In recent years, automated biomedical devices have proliferated throughout the industry as organizations have looked to optimize staffing levels and practitioners have tried to get more timely and accurate information. Biomedical devices allow for the real-time capture and transmission of healthcare information aimed at providing better care and allowing a more efficient, hands-off monitoring of patients in home, ambulatory and in-patient settings. However, they can be a source of risk to an organization because they deliver vitals from patients and, in some cases, medication to patients. The risks go beyond privacy to patient safety. Here are some things to take into account when securing these devices.
They are just computers, treat them as such: Most automated biomedical devices are nothing more than a repackaged PC. They usually run a form of Windows or Linux operating systems. The same risks apply to them that apply to any other computer running these operating systems. They should have the same policies applied to them as are applied to your other computing environments.

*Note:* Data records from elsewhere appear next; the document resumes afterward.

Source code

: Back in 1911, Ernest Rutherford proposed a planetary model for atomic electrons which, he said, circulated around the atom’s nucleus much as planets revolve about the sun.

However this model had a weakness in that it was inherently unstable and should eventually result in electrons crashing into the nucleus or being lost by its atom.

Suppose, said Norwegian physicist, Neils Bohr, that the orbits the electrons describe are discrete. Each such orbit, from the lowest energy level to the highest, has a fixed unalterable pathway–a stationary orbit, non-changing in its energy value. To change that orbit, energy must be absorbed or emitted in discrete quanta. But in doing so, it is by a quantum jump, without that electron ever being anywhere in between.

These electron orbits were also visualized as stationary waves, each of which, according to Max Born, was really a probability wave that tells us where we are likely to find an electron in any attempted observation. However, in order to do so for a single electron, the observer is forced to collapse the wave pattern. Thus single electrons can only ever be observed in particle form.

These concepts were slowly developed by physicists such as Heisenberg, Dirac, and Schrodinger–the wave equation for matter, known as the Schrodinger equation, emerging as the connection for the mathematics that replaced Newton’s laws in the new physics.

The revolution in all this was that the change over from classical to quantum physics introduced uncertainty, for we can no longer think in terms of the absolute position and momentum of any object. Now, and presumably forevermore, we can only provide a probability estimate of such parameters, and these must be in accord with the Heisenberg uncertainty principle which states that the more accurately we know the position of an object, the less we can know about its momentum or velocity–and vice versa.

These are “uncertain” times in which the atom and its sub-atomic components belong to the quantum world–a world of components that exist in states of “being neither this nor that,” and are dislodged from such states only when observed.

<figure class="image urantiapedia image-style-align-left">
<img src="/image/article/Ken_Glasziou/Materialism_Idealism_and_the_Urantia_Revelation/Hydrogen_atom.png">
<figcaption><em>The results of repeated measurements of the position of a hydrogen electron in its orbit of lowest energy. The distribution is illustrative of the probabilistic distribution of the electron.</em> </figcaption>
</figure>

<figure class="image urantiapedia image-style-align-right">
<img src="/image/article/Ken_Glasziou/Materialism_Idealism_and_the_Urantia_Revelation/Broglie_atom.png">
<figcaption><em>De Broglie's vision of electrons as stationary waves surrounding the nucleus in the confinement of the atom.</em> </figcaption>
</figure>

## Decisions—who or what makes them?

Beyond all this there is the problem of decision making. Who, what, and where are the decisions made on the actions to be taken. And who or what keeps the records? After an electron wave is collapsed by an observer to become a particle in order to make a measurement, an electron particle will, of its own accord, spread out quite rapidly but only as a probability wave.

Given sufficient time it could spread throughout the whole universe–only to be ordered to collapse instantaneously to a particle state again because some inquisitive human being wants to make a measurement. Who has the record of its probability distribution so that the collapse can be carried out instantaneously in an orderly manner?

There have been documented cases of insulin pumps and implants being hacked. My own security team cracked the root password of an IV pump running a Linux variant in less than five minutes. Can you imagine the patient harm that could be done with this level of access?
Understand maintenance responsibilities: You need to understand who is responsible for applying patches to the operating system and application. Is it your team? Is it the vendor? Have a plan for verifying that the devices are being kept current against the latest operating system vulnerabilities and malware threats.
Run only on secure wireless protocols: Make sure the wireless capability of your devices supports current wireless protocols. Do not run Wired Equivalent Privacy on any wireless device. Segregate your wireless biomedical devices from any public networks and, when possible, other data networks to reduce the risk of bring your own devices infecting them.
Ensure your vendors understand your security requirements: Make sure your biomedical device vendors understand your security requirements and can meet them. Get this in writing and have a plan to verify compliance.
Keep a tight inventory control: Many of these devices are portable. Make sure you know where they are at all times. Physically secure them when they are not in use.
FDA certification does not mean you cannot secure the device: It has been a common misconception propagated by some biomedical device vendors that applying security controls like antivirus software is not allowed because the device was not certified by the FDA with it. This is false. In November 2009, the FDA published guidance that stated: "While updates or patches may still require internal validation and approvals, the FDA has clarified that no such approval is necessary from the FDA itself."